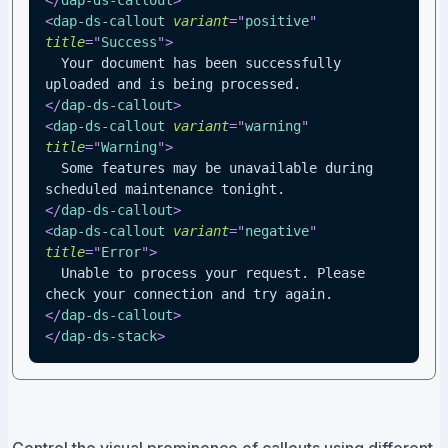
</
dap-ds-callout
>
<
dap-ds-callout
variant
=
"
positive
"
title
=
"
Success
"
>
  Your document has been successfully 
uploaded and is being processed.
</
dap-ds-callout
>
<
dap-ds-callout
variant
=
"
warning
"
title
=
"
Warning
"
>
  Some features may be unavailable during 
scheduled maintenance tonight.
</
dap-ds-callout
>
<
dap-ds-callout
variant
=
"
negative
"
title
=
"
Error
"
>
  Unable to process your request. Please 
check your connection and try again.
</
dap-ds-callout
>
</
dap-ds-stack
>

※

**Work request**
Write out the lines above verbatim, omitting the picture.

**Task solution**
</
dap-ds-callout
>
<
dap-ds-callout
variant
=
"
positive
"
title
=
"
Success
"
>
  Your document has been successfully 
uploaded and is being processed.
</
dap-ds-callout
>
<
dap-ds-callout
variant
=
"
warning
"
title
=
"
Warning
"
>
  Some features may be unavailable during 
scheduled maintenance tonight.
</
dap-ds-callout
>
<
dap-ds-callout
variant
=
"
negative
"
title
=
"
Error
"
>
  Unable to process your request. Please 
check your connection and try again.
</
dap-ds-callout
>
</
dap-ds-stack
>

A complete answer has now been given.